**Bacaan untuk Ditinjau:**

◇ ◇ ◇

Di era kolonial Belanda, Glenmore memang menjadi salah satu kawasan yang dikembangkan. Memiliki hamparan tanah yang subur, daerah ini sukses menarik minat enam investor asal Eropa. Selain Glenmore, ada pula Perkebunan Kali Sepanjang, Kali Telapak, dan Perkebunan kali Kempit yang dikelola Belanda, serta Perkebunan Trebasala milik orang Inggris dan Perkebunan Glen Falloch milik Skotlandia.
Dalam rancangan Pemerintah Kolonial Belanda saat itu, Glenmore diproyeksikan menjadi kota administratif. Bahkan, dijadikan sentra komoditas perkebunan yang berfungsi sebagai pusat pengiriman hasil bumi ke Rotterdam, Belanda.
Selain tulisan naratif, buku berjudul “Glenmore: Sepetak Eropa di Tanah Jawa” dilengkapi dengan foto-foto di periode awal kawasan itu mulai berdiri. Antara lain, foto para pekerja perkebunan, jembatan, rumah loji, dan stasiun kereta api.

◇ ◇ ◇

**Tugas A:** Dalam bacaan tentang Glenmore, ganti "Rotterdam" dengan "Amsterdam", lalu tulis ulang semua kalimat mulai dari "Dalam rancangan Pemerintah" sampai "ke Rotterdam, Belanda.".
**Tugas B:** Menurut bacaan tentang Glenmore, berapa banyak investor asal Eropa yang tertarik pada daerah itu?

◇ ◇ ◇

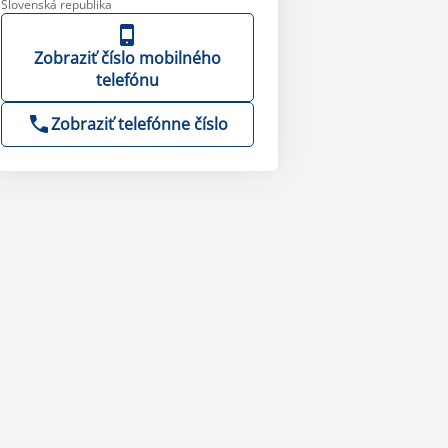
Slovenská republika
Zobraziť číslo mobilného
telefónu
Zobraziť telefónne číslo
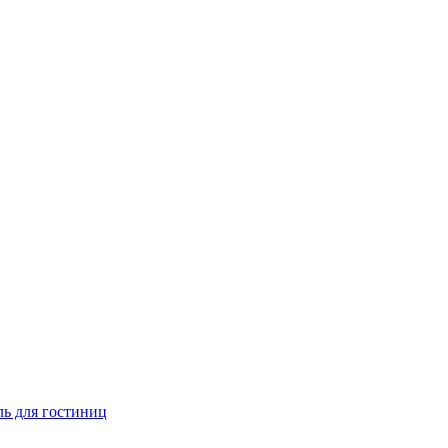
ь для гостиниц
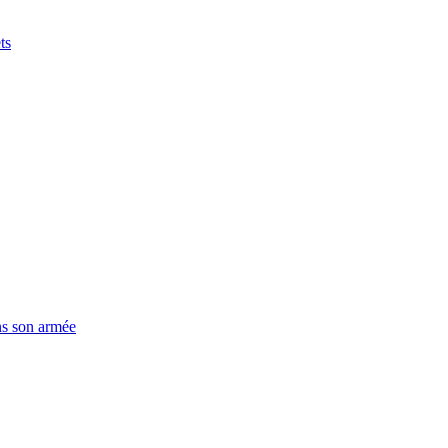
ts
ns son armée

◇ ◇ ◇

**Jawaban A:**
Dalam rancangan Pemerintah Kolonial Belanda saat itu, Glenmore diproyeksikan menjadi kota administratif. Bahkan, dijadikan sentra komoditas perkebunan yang berfungsi sebagai pusat pengiriman hasil bumi ke Amsterdam, Belanda.

**Jawaban B:** Enam investor.